RAW DATA =

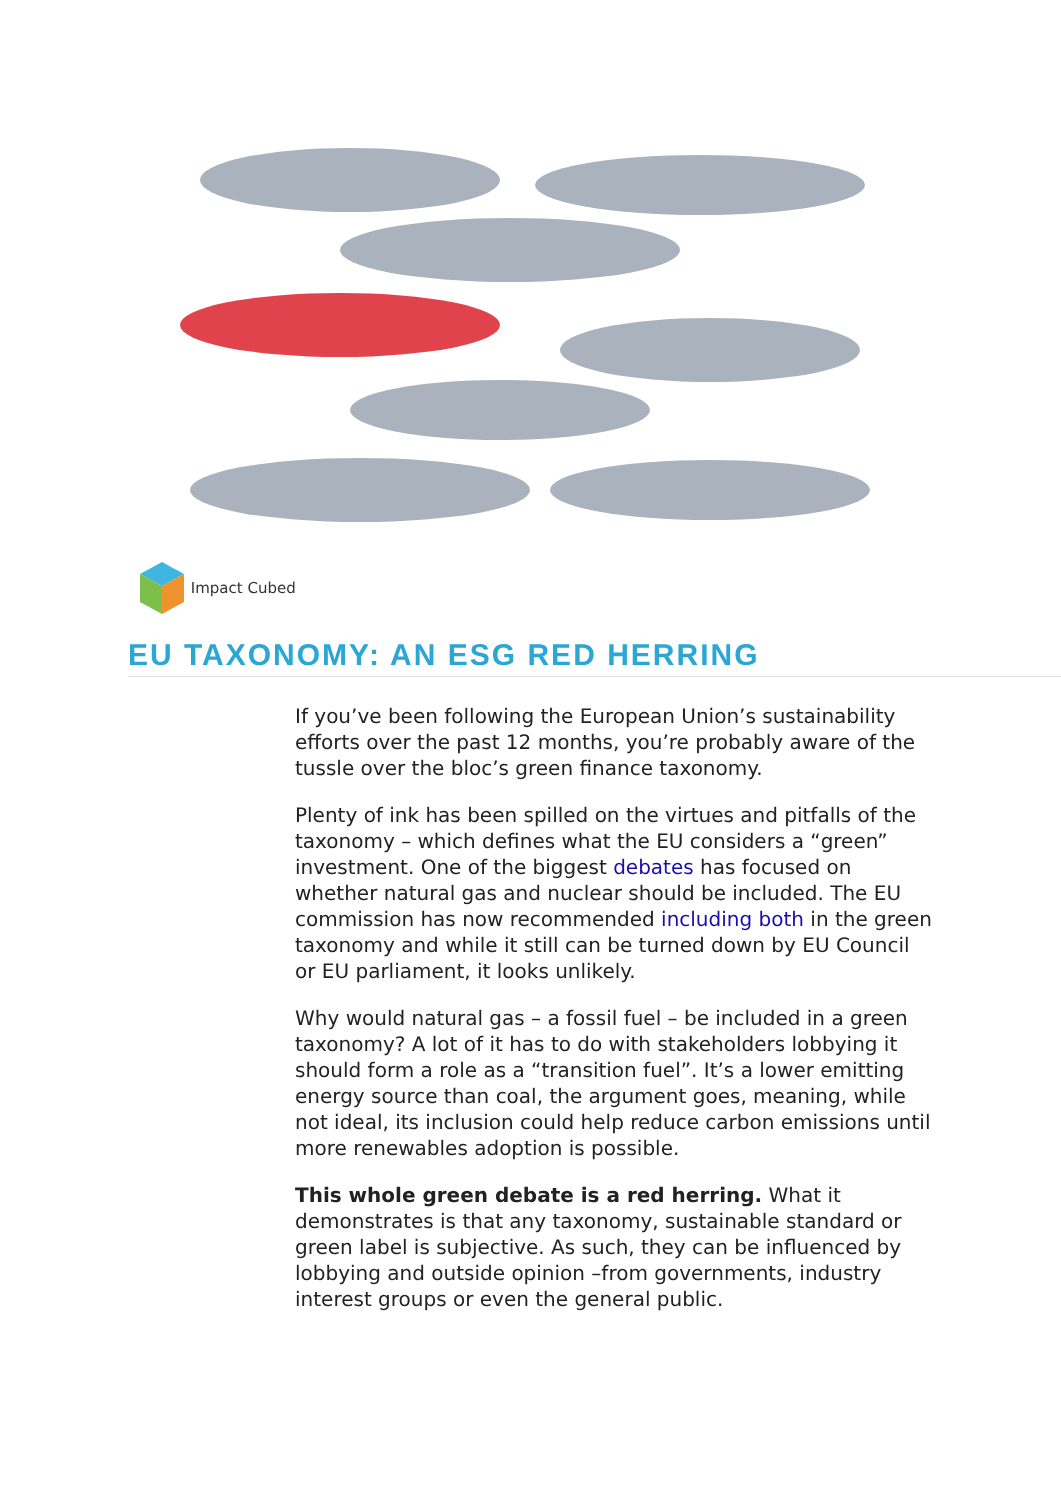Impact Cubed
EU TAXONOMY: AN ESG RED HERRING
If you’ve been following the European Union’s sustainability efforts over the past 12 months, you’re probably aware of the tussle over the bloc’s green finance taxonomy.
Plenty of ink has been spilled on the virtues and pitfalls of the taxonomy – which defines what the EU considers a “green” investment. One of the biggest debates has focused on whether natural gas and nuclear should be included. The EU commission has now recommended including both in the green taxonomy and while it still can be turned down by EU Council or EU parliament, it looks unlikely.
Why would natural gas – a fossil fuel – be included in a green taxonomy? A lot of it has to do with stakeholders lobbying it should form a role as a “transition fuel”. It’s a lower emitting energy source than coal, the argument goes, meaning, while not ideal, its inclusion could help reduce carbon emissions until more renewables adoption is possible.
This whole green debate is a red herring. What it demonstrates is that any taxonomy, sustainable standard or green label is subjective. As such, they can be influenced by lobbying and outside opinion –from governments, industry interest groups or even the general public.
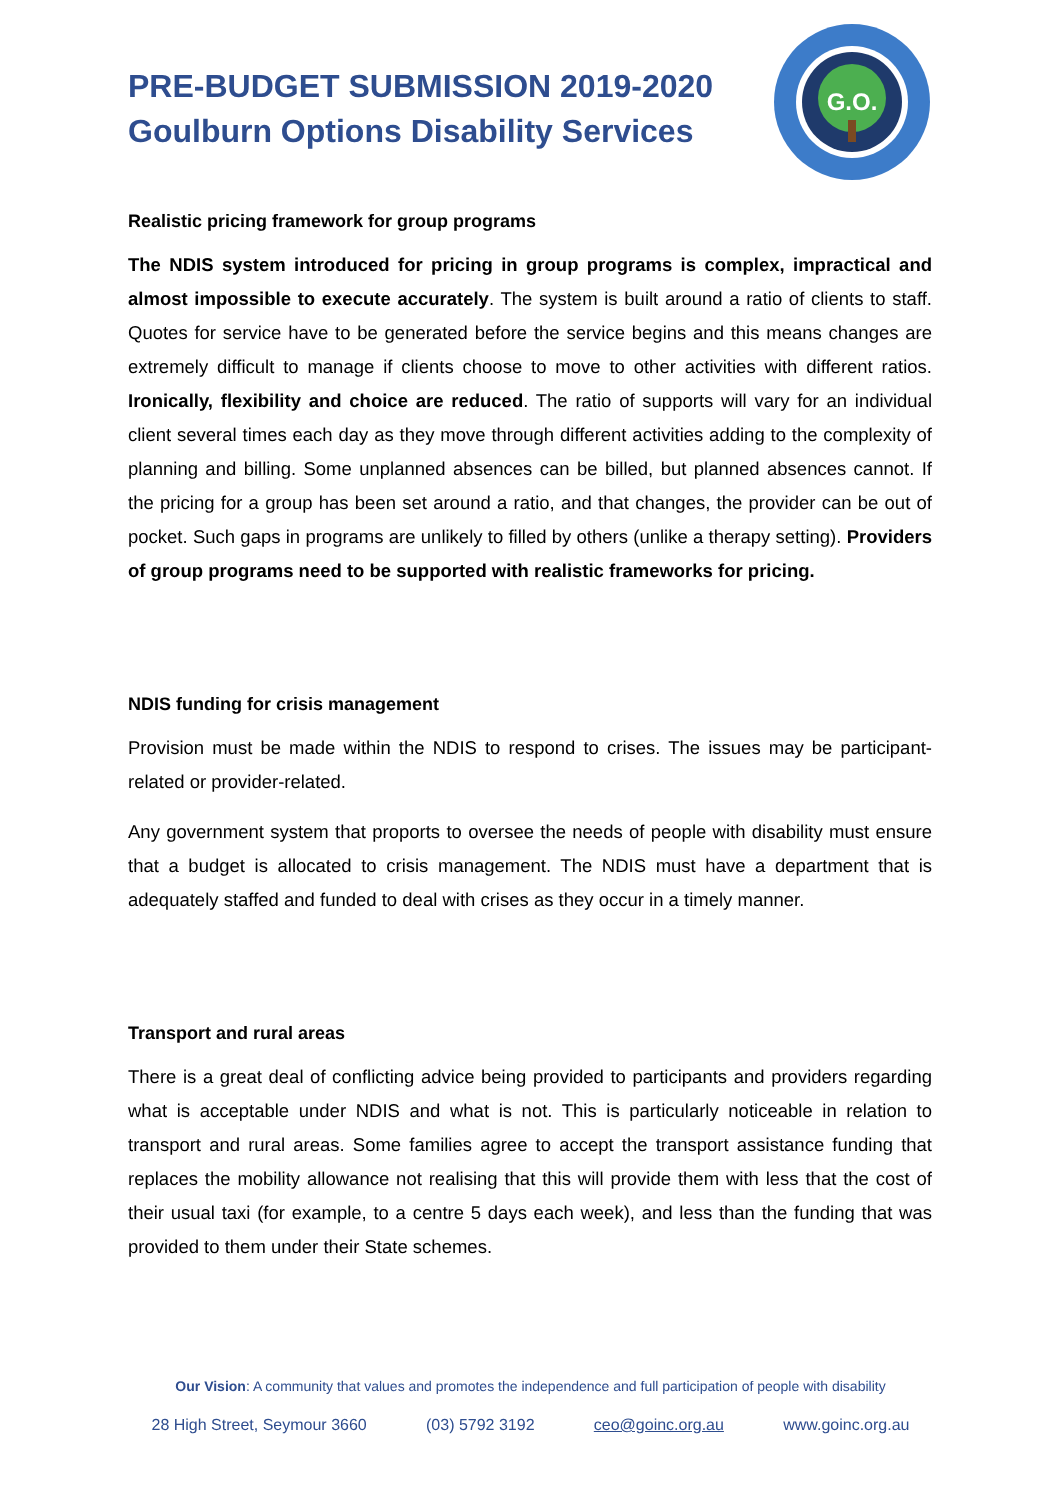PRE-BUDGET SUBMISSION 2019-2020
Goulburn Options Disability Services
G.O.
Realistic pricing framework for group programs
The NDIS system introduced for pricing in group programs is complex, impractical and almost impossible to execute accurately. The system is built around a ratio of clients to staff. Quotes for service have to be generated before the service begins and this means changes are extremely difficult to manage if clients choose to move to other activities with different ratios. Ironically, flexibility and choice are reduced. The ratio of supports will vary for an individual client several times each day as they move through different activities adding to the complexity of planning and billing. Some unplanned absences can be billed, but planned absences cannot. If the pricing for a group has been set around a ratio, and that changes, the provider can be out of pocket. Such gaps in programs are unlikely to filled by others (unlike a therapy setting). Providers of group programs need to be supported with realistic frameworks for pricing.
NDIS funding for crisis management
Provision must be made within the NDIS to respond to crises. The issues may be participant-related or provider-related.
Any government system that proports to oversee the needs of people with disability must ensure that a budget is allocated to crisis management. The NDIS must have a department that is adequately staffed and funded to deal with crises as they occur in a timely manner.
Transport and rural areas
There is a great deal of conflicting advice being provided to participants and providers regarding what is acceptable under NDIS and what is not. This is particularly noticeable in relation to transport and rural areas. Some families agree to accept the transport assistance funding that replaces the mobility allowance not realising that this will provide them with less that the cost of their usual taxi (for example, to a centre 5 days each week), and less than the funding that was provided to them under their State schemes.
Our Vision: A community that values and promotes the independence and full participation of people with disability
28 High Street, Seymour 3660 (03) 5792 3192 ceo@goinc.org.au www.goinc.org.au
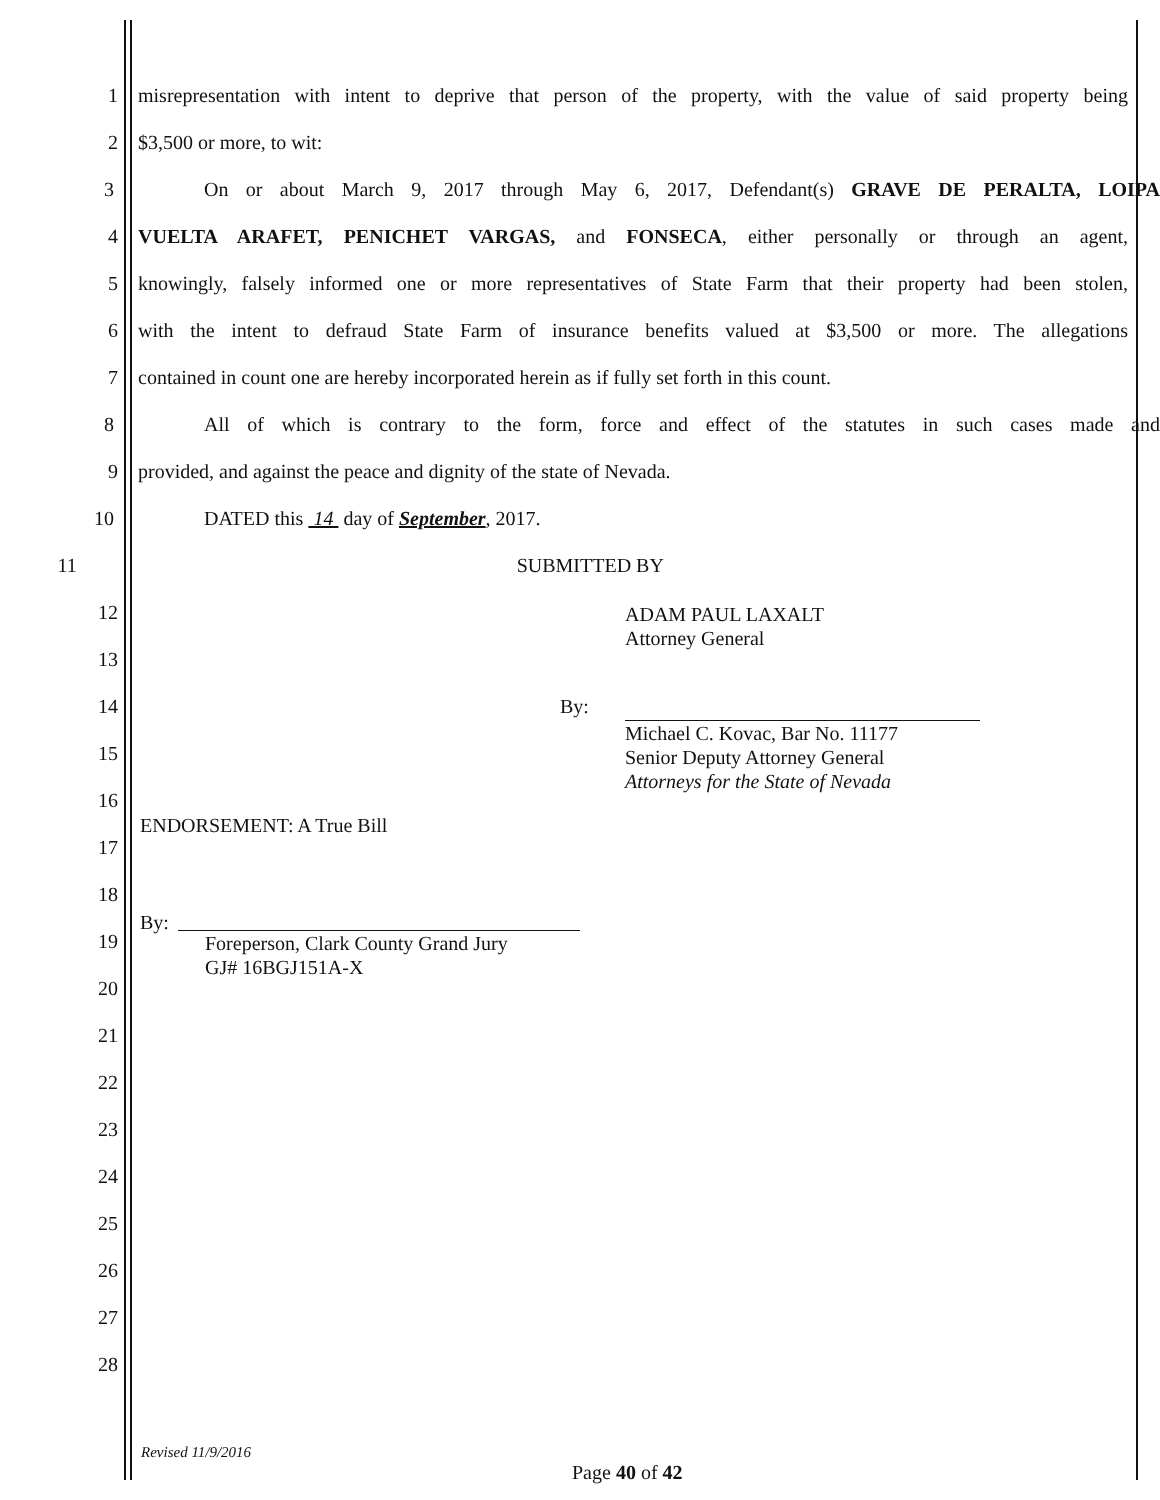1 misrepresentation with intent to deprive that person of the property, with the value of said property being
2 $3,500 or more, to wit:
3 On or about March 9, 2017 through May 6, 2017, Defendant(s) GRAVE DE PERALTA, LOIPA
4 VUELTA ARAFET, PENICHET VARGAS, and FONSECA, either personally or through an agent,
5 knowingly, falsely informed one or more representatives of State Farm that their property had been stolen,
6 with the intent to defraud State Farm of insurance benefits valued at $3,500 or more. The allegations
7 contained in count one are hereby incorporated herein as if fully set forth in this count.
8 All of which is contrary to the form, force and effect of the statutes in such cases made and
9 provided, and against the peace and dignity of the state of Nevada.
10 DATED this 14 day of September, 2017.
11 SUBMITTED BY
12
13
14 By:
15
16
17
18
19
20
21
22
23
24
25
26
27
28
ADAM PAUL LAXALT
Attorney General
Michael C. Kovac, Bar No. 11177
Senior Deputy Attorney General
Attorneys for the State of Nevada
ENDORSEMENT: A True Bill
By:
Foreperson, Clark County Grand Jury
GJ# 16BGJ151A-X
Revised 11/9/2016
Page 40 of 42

WORK TO BE COMPLETED = Skip every picture, and restate word for word only the lines above from the line containing "Why would natural" to the line containing "Realistic pricing framework", both of them included.

SOLUTION TO THIS PROBLEM =
Why would natural gas – a fossil fuel – be included in a green taxonomy? A lot of it has to do with stakeholders lobbying it should form a role as a “transition fuel”. It’s a lower emitting energy source than coal, the argument goes, meaning, while not ideal, its inclusion could help reduce carbon emissions until more renewables adoption is possible.
This whole green debate is a red herring. What it demonstrates is that any taxonomy, sustainable standard or green label is subjective. As such, they can be influenced by lobbying and outside opinion –from governments, industry interest groups or even the general public.
PRE-BUDGET SUBMISSION 2019-2020
Goulburn Options Disability Services
G.O.
Realistic pricing framework for group programs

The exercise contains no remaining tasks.